(Design files in text formats)
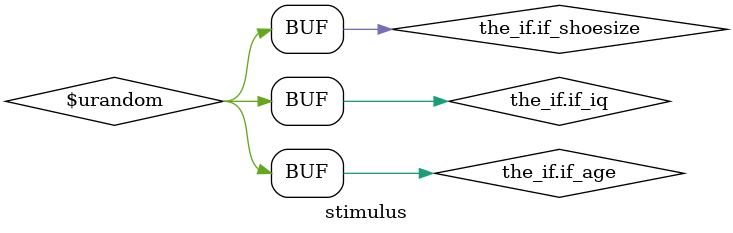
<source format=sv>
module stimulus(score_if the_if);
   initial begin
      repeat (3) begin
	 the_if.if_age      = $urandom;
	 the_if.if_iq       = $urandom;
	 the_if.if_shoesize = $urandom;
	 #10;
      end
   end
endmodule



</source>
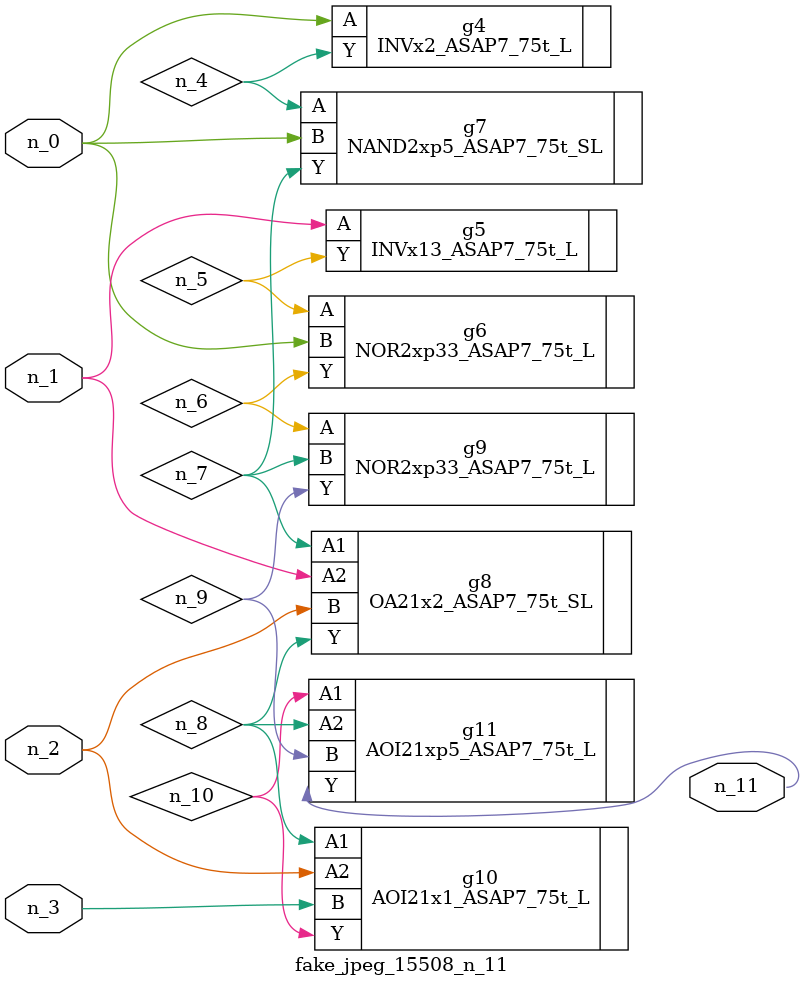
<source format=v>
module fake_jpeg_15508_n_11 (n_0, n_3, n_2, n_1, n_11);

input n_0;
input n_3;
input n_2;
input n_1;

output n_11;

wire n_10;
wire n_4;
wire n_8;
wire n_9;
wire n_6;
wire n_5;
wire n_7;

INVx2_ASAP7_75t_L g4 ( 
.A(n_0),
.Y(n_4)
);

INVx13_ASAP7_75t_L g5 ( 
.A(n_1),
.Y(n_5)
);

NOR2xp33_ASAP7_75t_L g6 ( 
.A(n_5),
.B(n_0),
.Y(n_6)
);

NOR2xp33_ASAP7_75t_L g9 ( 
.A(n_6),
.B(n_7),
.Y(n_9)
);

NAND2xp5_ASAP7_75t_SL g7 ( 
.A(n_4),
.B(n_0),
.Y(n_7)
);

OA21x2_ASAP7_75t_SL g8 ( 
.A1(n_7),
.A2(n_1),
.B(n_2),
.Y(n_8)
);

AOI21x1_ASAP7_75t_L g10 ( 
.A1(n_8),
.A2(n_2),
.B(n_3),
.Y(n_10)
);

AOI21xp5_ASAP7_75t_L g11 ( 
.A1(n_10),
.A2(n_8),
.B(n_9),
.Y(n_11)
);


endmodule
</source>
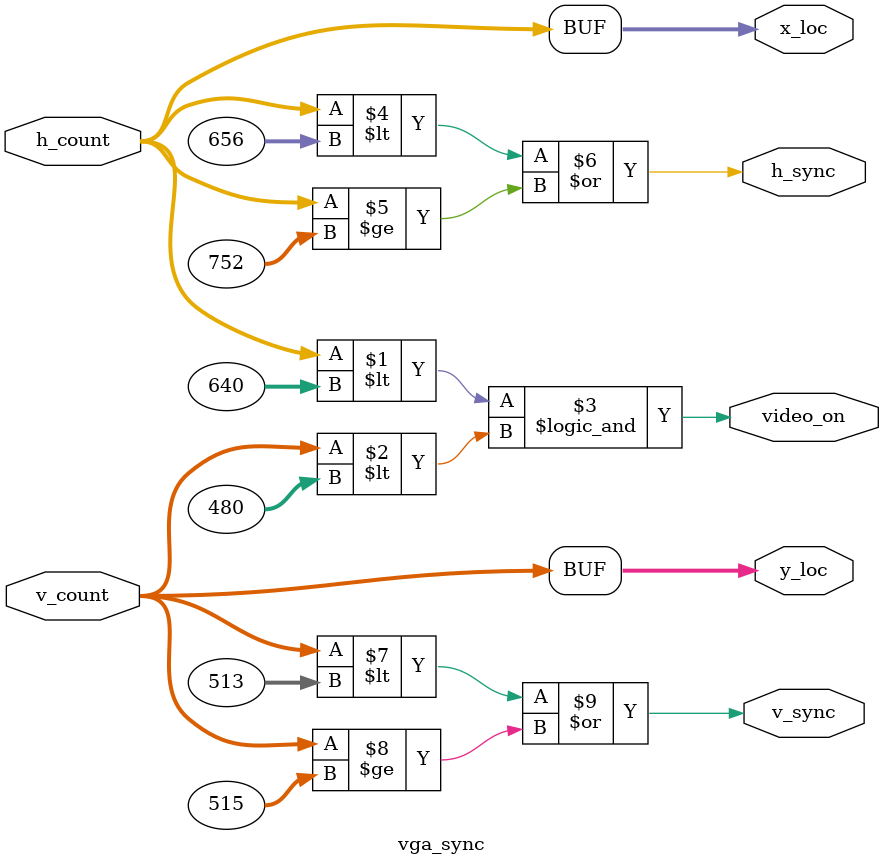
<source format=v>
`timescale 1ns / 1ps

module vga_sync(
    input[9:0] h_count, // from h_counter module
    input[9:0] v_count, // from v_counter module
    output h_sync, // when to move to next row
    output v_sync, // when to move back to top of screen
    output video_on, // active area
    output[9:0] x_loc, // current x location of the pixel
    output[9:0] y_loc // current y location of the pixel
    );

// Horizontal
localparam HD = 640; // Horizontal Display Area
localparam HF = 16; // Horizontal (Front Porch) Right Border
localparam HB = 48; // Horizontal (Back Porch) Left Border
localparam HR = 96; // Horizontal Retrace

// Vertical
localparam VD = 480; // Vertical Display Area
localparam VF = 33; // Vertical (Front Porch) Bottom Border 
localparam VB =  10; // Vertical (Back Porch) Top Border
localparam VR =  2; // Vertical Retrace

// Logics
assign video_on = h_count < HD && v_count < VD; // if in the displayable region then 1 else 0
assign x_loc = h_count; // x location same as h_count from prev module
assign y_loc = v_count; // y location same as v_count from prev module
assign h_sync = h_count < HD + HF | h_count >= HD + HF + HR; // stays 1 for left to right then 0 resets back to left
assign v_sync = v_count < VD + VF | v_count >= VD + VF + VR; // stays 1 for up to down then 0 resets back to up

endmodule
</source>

__What the task asks__: Look over the records above and copy each line that includes the string "current".

__Answer area__:
    output[9:0] x_loc, // current x location of the pixel
    output[9:0] y_loc // current y location of the pixel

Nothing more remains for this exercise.